Impossibilità di accertare la paternità per l'eccessiva durata del giudizio di disconoscimento

Redazione scientifica
12 Dicembre 2022

La Corte EDU ha ritenuto sussistente la violazione del diritto alla vita privata da parte dello Stato italiano nei confronti del soggetto che, risultando figlio di una persona diversa dal ritenuto padre biologico, subisca un pregiudizio al proprio interesse vitale a far accertare la sua identità personale dall'eccessiva durata del giudizio di disconoscimento.

La Corte EDU si è così pronunciata in relazione ad un ricorso riguardante l'impossibilità per la ricorrente di introdurre un'azione di ricerca della paternità contro il presunto padre biologico, per il fatto che il procedimento di contestazione della paternità del ritenuto padre andava avanti da oltre dodici anni in Italia.

Secondo i giudici europei, le persone che si trovano nella situazione della ricorrente hanno un interesse vitale, difeso dalla Convenzione, ad ottenere le informazioni essenziali per scoprire la verità su un aspetto importante della loro identità personale.

Un sistema come quello italiano, che prevede l'azione di contestazione della paternità come pregiudiziale all'azione di ricerca di paternità, può in linea di principio ritenersi compatibile con le obbligazioni derivanti dall'art. 8, tenuto conto del margine di discrezionalità dello Stato.

Tuttavia, in un tale sistema, l'interesse dell'individuo che cerca di determinare la sua parentela deve essere difeso, che non è il caso in cui il procedimento dura da diversi anni e impedisce l'introduzione di un'azione di ricerca della paternità.

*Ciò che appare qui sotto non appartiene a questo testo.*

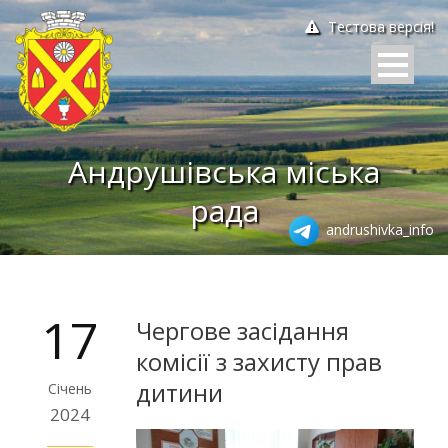
Тестова версія!
Андрушівська міська
рада
andrushivka_info
17
Чергове засідання
комісії з захисту прав
дитини
Січень
2024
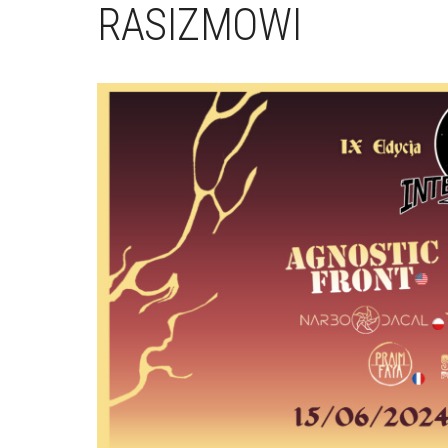
RASIZMOWI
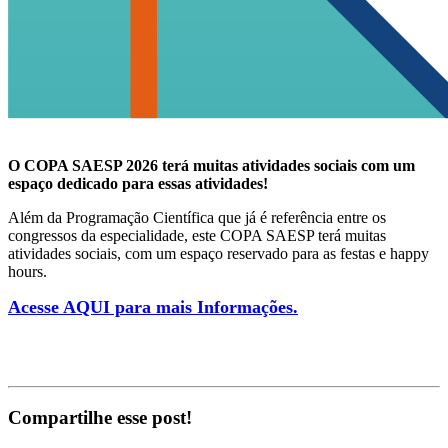
O COPA SAESP 2026 terá muitas atividades sociais com um
espaço dedicado para essas atividades!
Além da Programação Científica que já é referência entre os
congressos da especialidade, este COPA SAESP terá muitas
atividades sociais, com um espaço reservado para as festas e happy
hours.
Acesse AQUI para mais Informações.
Compartilhe esse post!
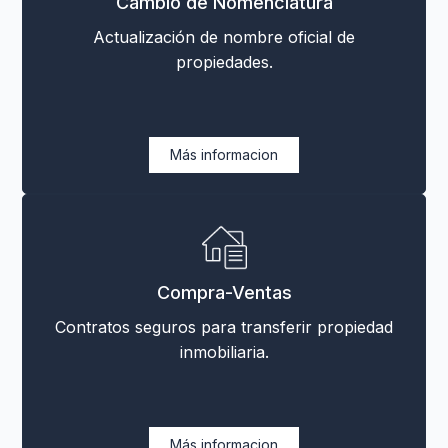
Cambio de Nomenclatura
Actualización de nombre oficial de
propiedades.
Más informacion
Compra-Ventas
Contratos seguros para transferir propiedad
inmobiliaria.
Más informacion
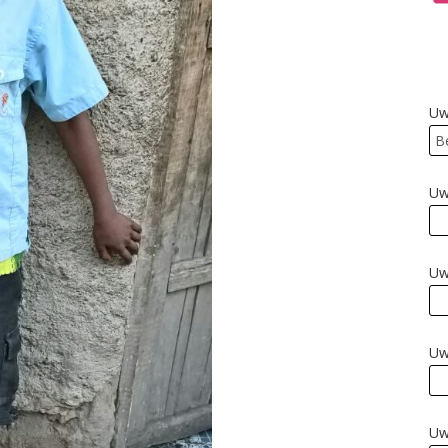
Uw
Uw
Uw
Uw
Uw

La Corte nota anche l'assenza di misure per accelerare la procedura tali da consentire al ricorrente di proporre ricorso per la ricerca della paternità anche nel caso in cui la sentenza pronunciata nel giudizio di contestazione della paternità non sia ancora divenuta definitiva.

A questo proposito, si evidenzia anche che, nella sentenza del 14 luglio 2022, n. 177, la Corte costituzionale italiana ha invitato il legislatore ad intervenire per disciplinare la materia, con un intervento di sistema che possa tenere conto di tutti gli interessi coinvolti, senza comprimere in maniera sproporzionata altri diritti di rango costituzionale.

La necessità di un giudizio articolato in più gradi, che si concluda con una sentenza passata in giudicato demolitiva del precedente status, costituisce, in effetti, secondo i giudici costituzionali, un onere gravoso a carico del figlio che intenda far accertare la propria identità biologica.

Esso, inoltre, rischia di risolversi, oltre che in una violazione del principio di ragionevole durata del processo, in un ostacolo «all'esercizio del diritto di azione garantito dall'art. 24 Cost., e ciò per giunta in relazione ad azioni volte alla tutela di diritti fondamentali, attinenti allo status ed alla identità biologica».